When thinking about this column, I considered a number of approaches.
I first thought about explaining how my interest in the sport no longer exists after the deaths of a few horses the last couple of years. Perhaps surprisingly, I actually used to enjoy horseracing. I enjoyed the atmosphere, excitement and cheap gambling. . . because, as you know, "every nineteen minutes the place goes crazy." I considered the horses to be a beautiful display of nature's power and grace. Unfortunately, it was a situation in which ignorance was bliss.
I considered blaming the ill effects of horseracing on the wealthy; those that apparently have no better venture to make in life than breeding and training horses to run in some arbitrary race amidst national sports coverage and women in silly red hats. After all, they pay stud fees that run near a hundred of thousand; an investment in hopes of a large purse, future stud fees, prestige, and bragging rights amongst their shallow friends. For example, 2007 Kentucky Derby winner Street Sense is earning up to a $100,000 stud fee, with projected earnings of $50 million dollars. This is not a poor-man's game, and each horse is a major investment, with high expectations. Disappointing the large investments of wealthy and powerful people is a risky business for a horse that does not perform. Sooner or later, the owner will choose to cut his losses.
I pondered attacking tradition, and questioning how long this abusive sport should continue simply because it is firmly entrenched in American history. The "Race for the Roses," is horseracing's version of the Super Bowl, with all the parties and rituals therein. At some point, the horserace becomes a side show- the culmination of champagne toasts and social gatherings. The sport, long given a "pass" by the media, is finally being viewed critically. Times columnist William Rhoden asked, "Why do we refuse to put the brutal game of racing in the realm of mistreatment of animals?" He asked, "At what point do we at least raise the question about the efficacy of thousand-pound horses racing at full throttle on spindly legs?"
That leads into the ethical perspective, as I could easily maintain that horseracing breeds dangerously fragile animals and drugs them for optimal performance- all while whipping them to the finish line and slaughtering the losers and injured. Wayne Pacelle from the Humane Society of the United States commented:
"Here are some of the historic problems. Drugging of injured horses to keep them running, which makes vulnerable horses more susceptible to breakdowns. Racing horses too young. Because the marquee events feature 3-year-olds, these horses must start racing at the tender age of two years, and that's well before their skeletal systems are sturdy enough to endure the pounding from the rigors of the race track. And third, racing horses on track surfaces that are not forgiving-with American tracks favoring dirt surfaces over grass or synthetics."

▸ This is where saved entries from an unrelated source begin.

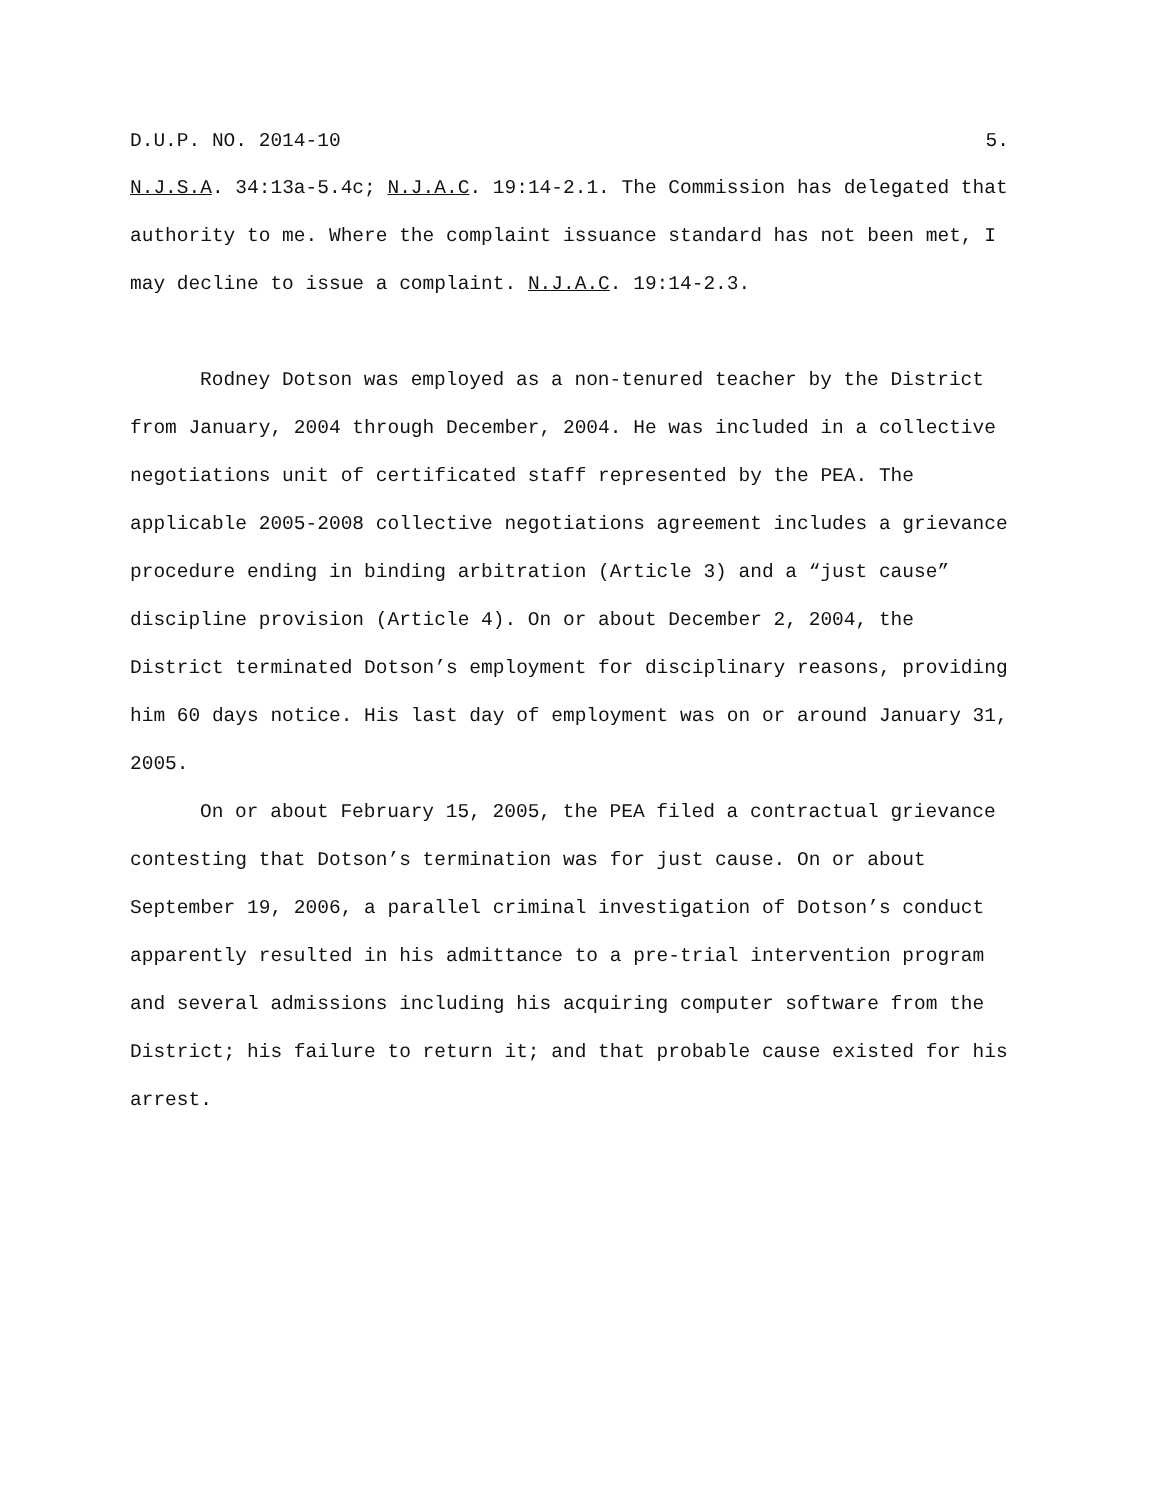D.U.P. NO. 2014-10 5.
N.J.S.A. 34:13a-5.4c; N.J.A.C. 19:14-2.1. The Commission has delegated that authority to me. Where the complaint issuance standard has not been met, I may decline to issue a complaint. N.J.A.C. 19:14-2.3.
Rodney Dotson was employed as a non-tenured teacher by the District from January, 2004 through December, 2004. He was included in a collective negotiations unit of certificated staff represented by the PEA. The applicable 2005-2008 collective negotiations agreement includes a grievance procedure ending in binding arbitration (Article 3) and a “just cause” discipline provision (Article 4). On or about December 2, 2004, the District terminated Dotson’s employment for disciplinary reasons, providing him 60 days notice. His last day of employment was on or around January 31, 2005.
On or about February 15, 2005, the PEA filed a contractual grievance contesting that Dotson’s termination was for just cause. On or about September 19, 2006, a parallel criminal investigation of Dotson’s conduct apparently resulted in his admittance to a pre-trial intervention program and several admissions including his acquiring computer software from the District; his failure to return it; and that probable cause existed for his arrest.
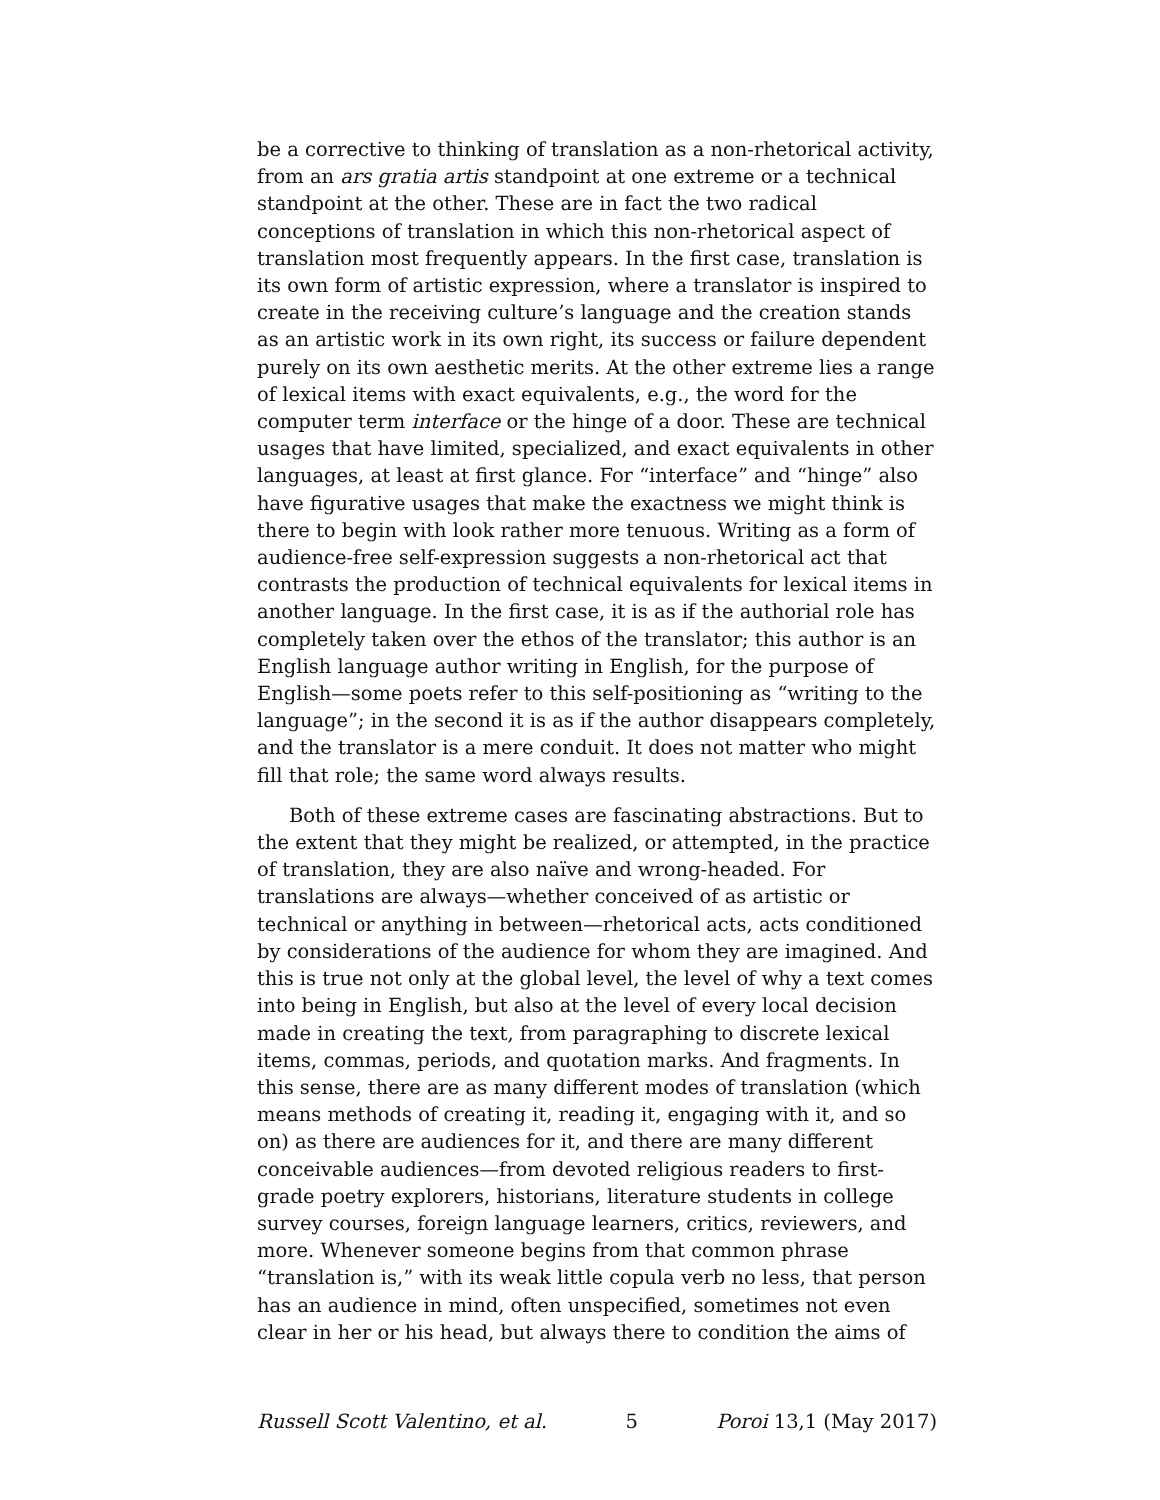be a corrective to thinking of translation as a non-rhetorical activity, from an ars gratia artis standpoint at one extreme or a technical standpoint at the other. These are in fact the two radical conceptions of translation in which this non-rhetorical aspect of translation most frequently appears. In the first case, translation is its own form of artistic expression, where a translator is inspired to create in the receiving culture’s language and the creation stands as an artistic work in its own right, its success or failure dependent purely on its own aesthetic merits. At the other extreme lies a range of lexical items with exact equivalents, e.g., the word for the computer term interface or the hinge of a door. These are technical usages that have limited, specialized, and exact equivalents in other languages, at least at first glance. For “interface” and “hinge” also have figurative usages that make the exactness we might think is there to begin with look rather more tenuous. Writing as a form of audience-free self-expression suggests a non-rhetorical act that contrasts the production of technical equivalents for lexical items in another language. In the first case, it is as if the authorial role has completely taken over the ethos of the translator; this author is an English language author writing in English, for the purpose of English—some poets refer to this self-positioning as “writing to the language”; in the second it is as if the author disappears completely, and the translator is a mere conduit. It does not matter who might fill that role; the same word always results.
Both of these extreme cases are fascinating abstractions. But to the extent that they might be realized, or attempted, in the practice of translation, they are also naïve and wrong-headed. For translations are always—whether conceived of as artistic or technical or anything in between—rhetorical acts, acts conditioned by considerations of the audience for whom they are imagined. And this is true not only at the global level, the level of why a text comes into being in English, but also at the level of every local decision made in creating the text, from paragraphing to discrete lexical items, commas, periods, and quotation marks. And fragments. In this sense, there are as many different modes of translation (which means methods of creating it, reading it, engaging with it, and so on) as there are audiences for it, and there are many different conceivable audiences—from devoted religious readers to first-grade poetry explorers, historians, literature students in college survey courses, foreign language learners, critics, reviewers, and more. Whenever someone begins from that common phrase “translation is,” with its weak little copula verb no less, that person has an audience in mind, often unspecified, sometimes not even clear in her or his head, but always there to condition the aims of
Russell Scott Valentino, et al. 5 Poroi 13,1 (May 2017)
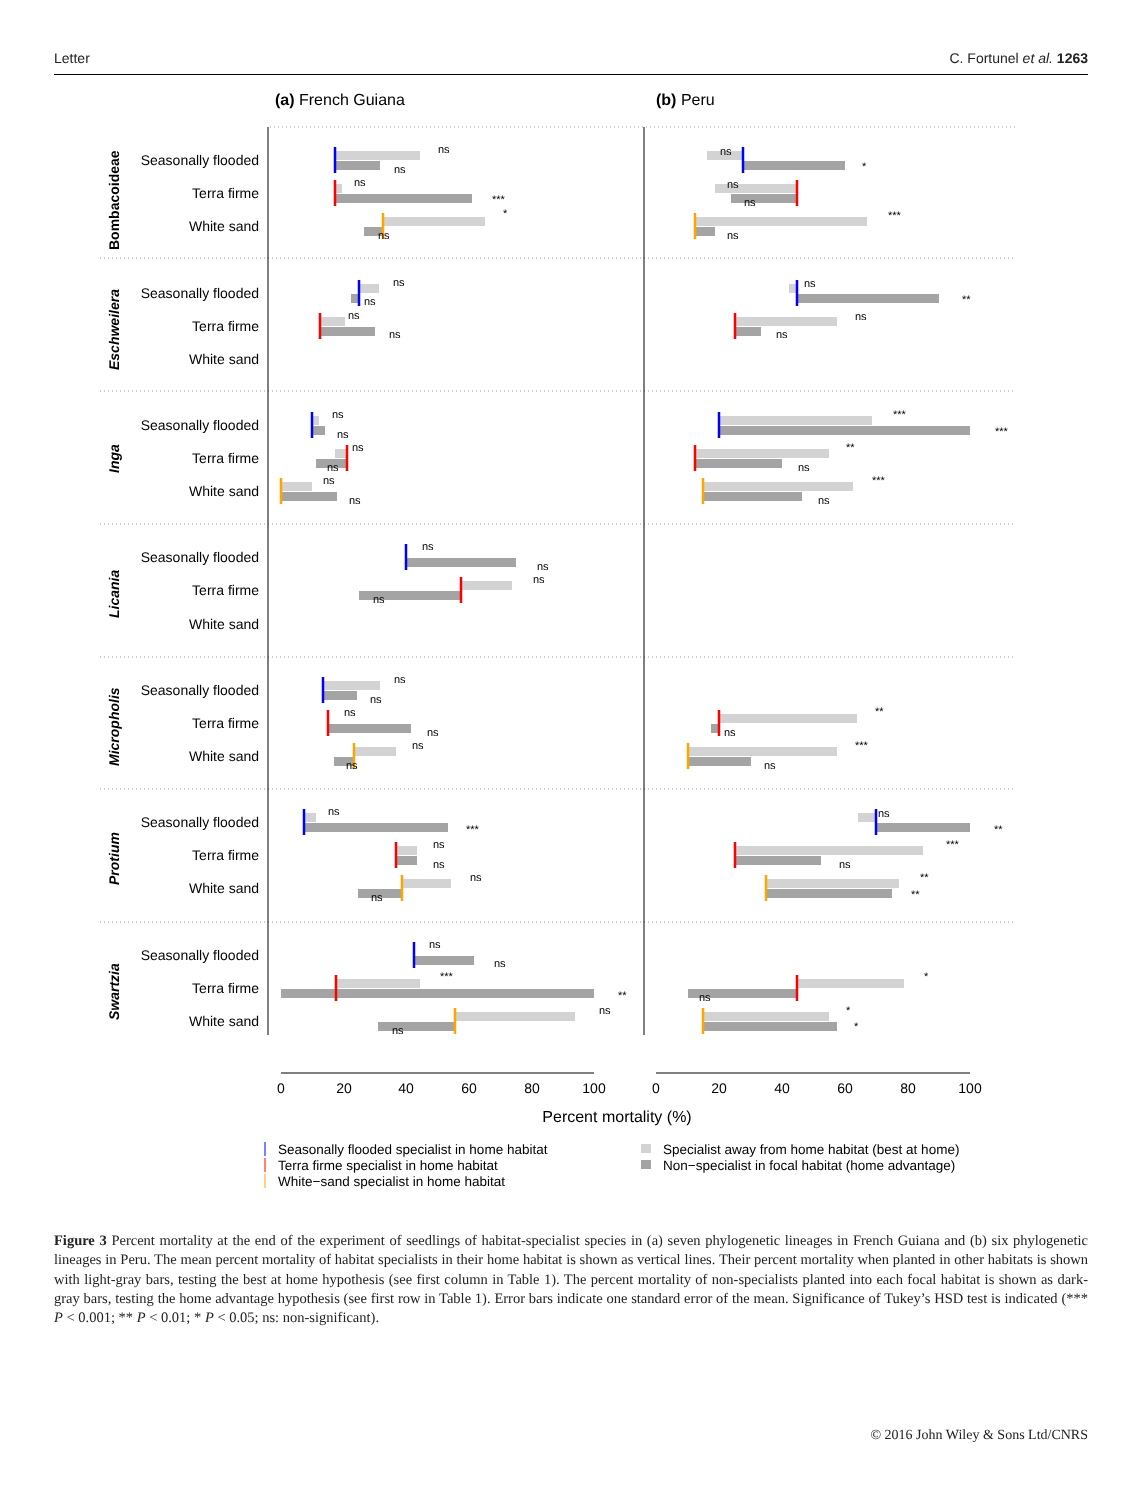Letter C. Fortunel et al. 1263
(a) French Guiana
(b) Peru
Bombacoideae
Eschweilera
Inga
Licania
Micropholis
Protium
Swartzia
Seasonally flooded
Terra firme
White sand
Seasonally flooded
Terra firme
White sand
Seasonally flooded
Terra firme
White sand
Seasonally flooded
Terra firme
White sand
Seasonally flooded
Terra firme
White sand
Seasonally flooded
Terra firme
White sand
Seasonally flooded
Terra firme
White sand
ns
ns
ns
***
*
ns
ns
*
ns
ns
***
ns
ns
ns
ns
ns
ns
**
ns
ns
ns
ns
ns
ns
ns
ns
***
***
**
ns
***
ns
ns
ns
ns
ns
ns
ns
ns
ns
ns
ns
**
ns
***
ns
ns
***
ns
ns
ns
ns
ns
**
***
ns
**
**
ns
ns
***
**
ns
ns
*
ns
*
*
0
20
40
60
80
100
0
20
40
60
80
100
Percent mortality (%)
Seasonally flooded specialist in home habitat
Terra firme specialist in home habitat
White−sand specialist in home habitat
Specialist away from home habitat (best at home)
Non−specialist in focal habitat (home advantage)
Figure 3 Percent mortality at the end of the experiment of seedlings of habitat-specialist species in (a) seven phylogenetic lineages in French Guiana and (b) six phylogenetic lineages in Peru. The mean percent mortality of habitat specialists in their home habitat is shown as vertical lines. Their percent mortality when planted in other habitats is shown with light-gray bars, testing the best at home hypothesis (see first column in Table 1). The percent mortality of non-specialists planted into each focal habitat is shown as dark-gray bars, testing the home advantage hypothesis (see first row in Table 1). Error bars indicate one standard error of the mean. Significance of Tukey’s HSD test is indicated (*** P < 0.001; ** P < 0.01; * P < 0.05; ns: non-significant).
© 2016 John Wiley & Sons Ltd/CNRS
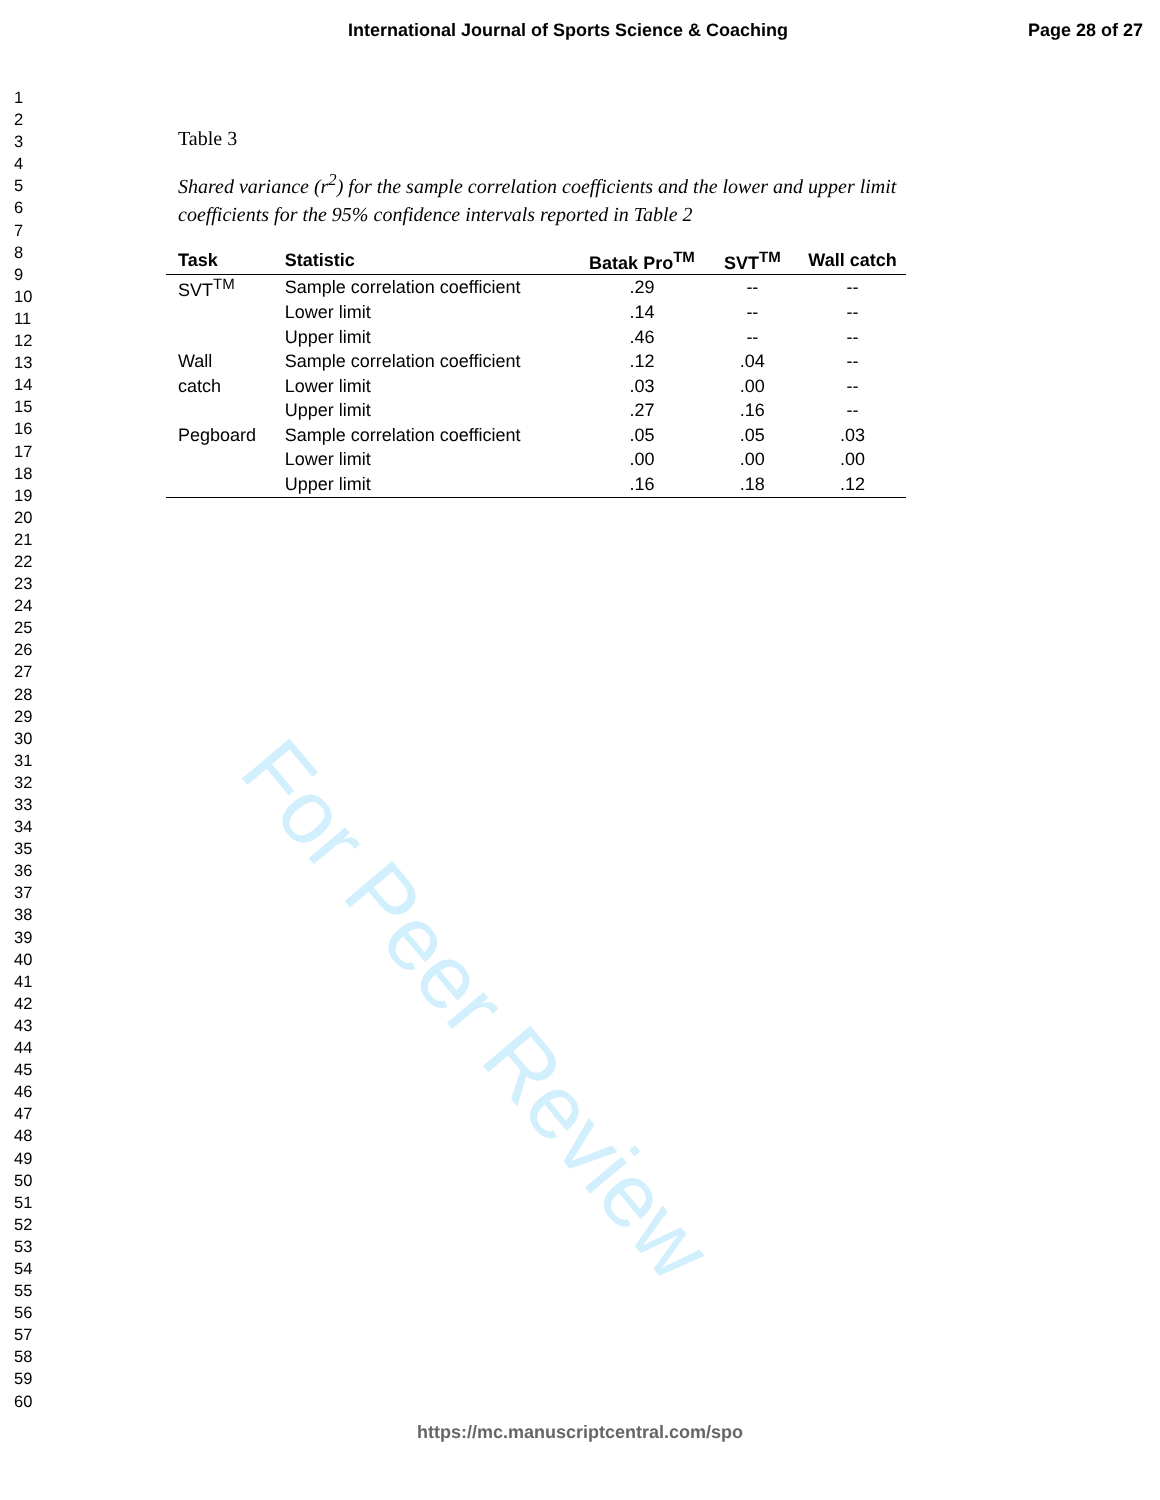International Journal of Sports Science & Coaching Page 28 of 27
1
2
3
4
5
6
7
8
9
10
11
12
13
14
15
16
17
18
19
20
21
22
23
24
25
26
27
28
29
30
31
32
33
34
35
36
37
38
39
40
41
42
43
44
45
46
47
48
49
50
51
52
53
54
55
56
57
58
59
60
Table 3
Shared variance (r<sup>2</sup>) for the sample correlation coefficients and the lower and upper limit coefficients for the 95% confidence intervals reported in Table 2
| Task | Statistic | Batak Pro<sup>TM</sup> | SVT<sup>TM</sup> | Wall catch |
| --- | --- | --- | --- | --- |
| SVT<sup>TM</sup> | Sample correlation coefficient | .29 | -- | -- |
| | Lower limit | .14 | -- | -- |
| | Upper limit | .46 | -- | -- |
| Wall | Sample correlation coefficient | .12 | .04 | -- |
| catch | Lower limit | .03 | .00 | -- |
| | Upper limit | .27 | .16 | -- |
| Pegboard | Sample correlation coefficient | .05 | .05 | .03 |
| | Lower limit | .00 | .00 | .00 |
| | Upper limit | .16 | .18 | .12 |
For Peer Review
https://mc.manuscriptcentral.com/spo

Finally, I considered the socio-economic argument that horseracing among the wealthy is analogous to the dog-fighting of the poor. It is a recreational "sport" fought by animal competitors which are bred and trained to perform at a high level for the amusement of bored humans. For the spectators, it is more about the atmosphere- the betting and drinking- than it is about the event. Most only care if their dog or horse wins, not about the dog or horse itself. Granted, the analogy breaks down within the pure horror of dog-fighting, but the wealthy should not assume moral superiority simply because the horses are "humanly" euthanized.
It would seem that the number of approaches that I could take to illustrate the lack of integrity and lack of meaningfulness within horseracing indicates that there is a problem with this sport from a multitude of perspectives. It cannot be "fixed," though compromises will be accepted as horseracing is finally going to be under some inquiry. Although change will be slow and often unenforceable, the racing industry has been forming panels, committees and hosting summits on animal safety. Whether it is a sincere effort or a measure of placating the activists remains to be seen. Any decision will certainly consider the financial interest of those participating, so pardon my skepticism.
I could make it is easy for them- abolish the sport. That solves all of the problems, and hurts little more than a few wealthy people. As societies evolve, traditions sometimes fall by the wayside. Traditions much more significant than horseracing have been repealed. Horse owners could spend the money on things that actually matter; I can think of a million more things more enjoyable and meaningful than watching a horse fall to her death. Again.